Gut microbiota, inflammation and colorectal cancer

Abstract

Although genes contribute to colorectal cancer, the gut microbiota are an important player. Accumulating evidence suggests that chronic infection and the ensuing inflammation contributes to tumor initiation and tumor progression. A variety of bacterial species and tumor-promoting virulence mechanisms have been investigated. Significant advances have been made in understanding the composition and functional capabilities of the gut microbiota and its roles in cancer. In the current review, we discuss the novel roles of microbiota in the progression of colon cancer. Although microbiota technically include organisms other than bacteria e.g., viruses and fungi, this review will primarily focus on bacteria. We summarize epidemiological studies of human microbiome and colon cancer. We discuss the progress in the scientific understanding of the interplay between the gut microbiota, barrier function, and host responses in experimental models. Further, we discuss the potential application in prevention, diagnosis, and therapy of colon cancer by targeting microbiota. We discuss the challenges lie ahead and the future direction in studying gut microbiome in colon cancer to close the gap between the basic sciences and clinical application.
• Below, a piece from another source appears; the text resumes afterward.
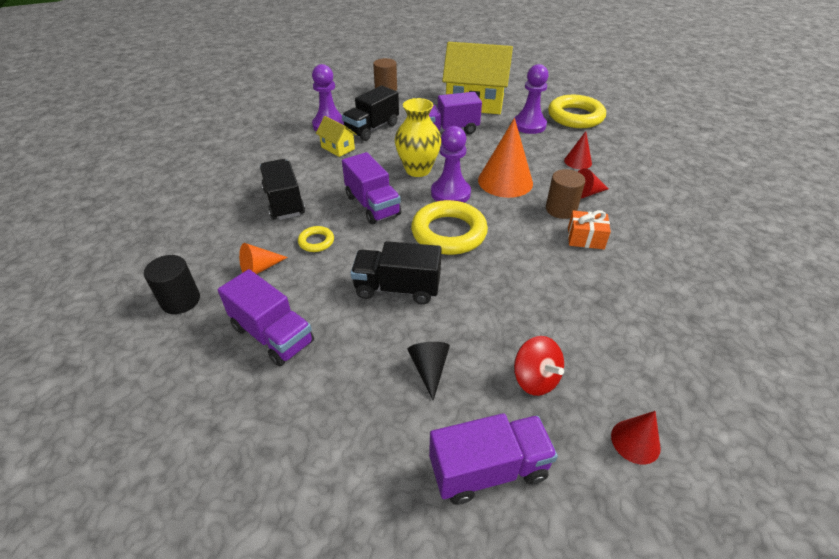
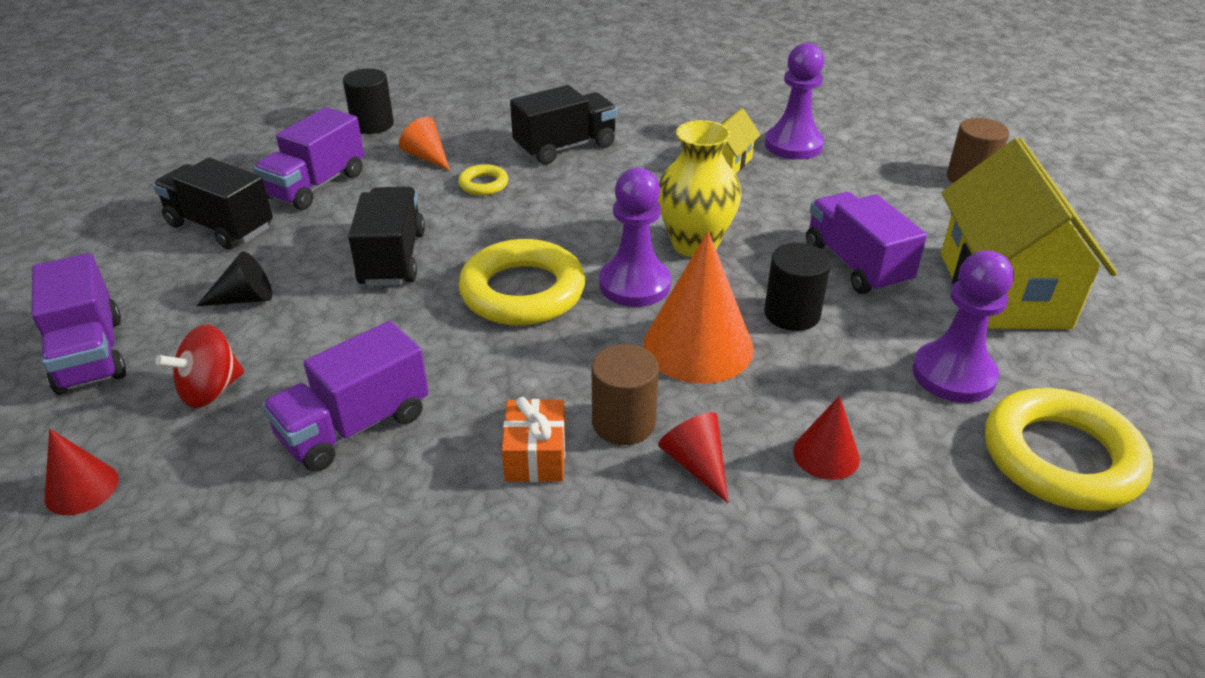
camera: 80 degrees right, 5 degrees down
(372, 129) = (807, 184): black truck -> black truck (220, 227)
(372, 205) = (578, 215): purple truck -> purple truck (355, 426)
(483, 153) = (792, 314): none -> black cylinder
Keywords: Beta-catenin; Colon cancer; Cytokines; Dysbiosis; Epidemiologic; Gut barrier; Human microbiome; Inflammation.

Fig. 1

Working models of general mechanisms for bacteria – associated (or induced) colon cancer. Through enhancing toxic bacterial products, decreasing beneficial bacterial metabolites, disrupted tissue barriers, translocation of microbes, dysbiosis leads to abnormal immune activation, chronic inflammation, and hyperpreliferation that contribute to the colorectal cancer. The host factor, such as genetic defect, could enhance the dysbiosis along with the environment trigger and change of dietary.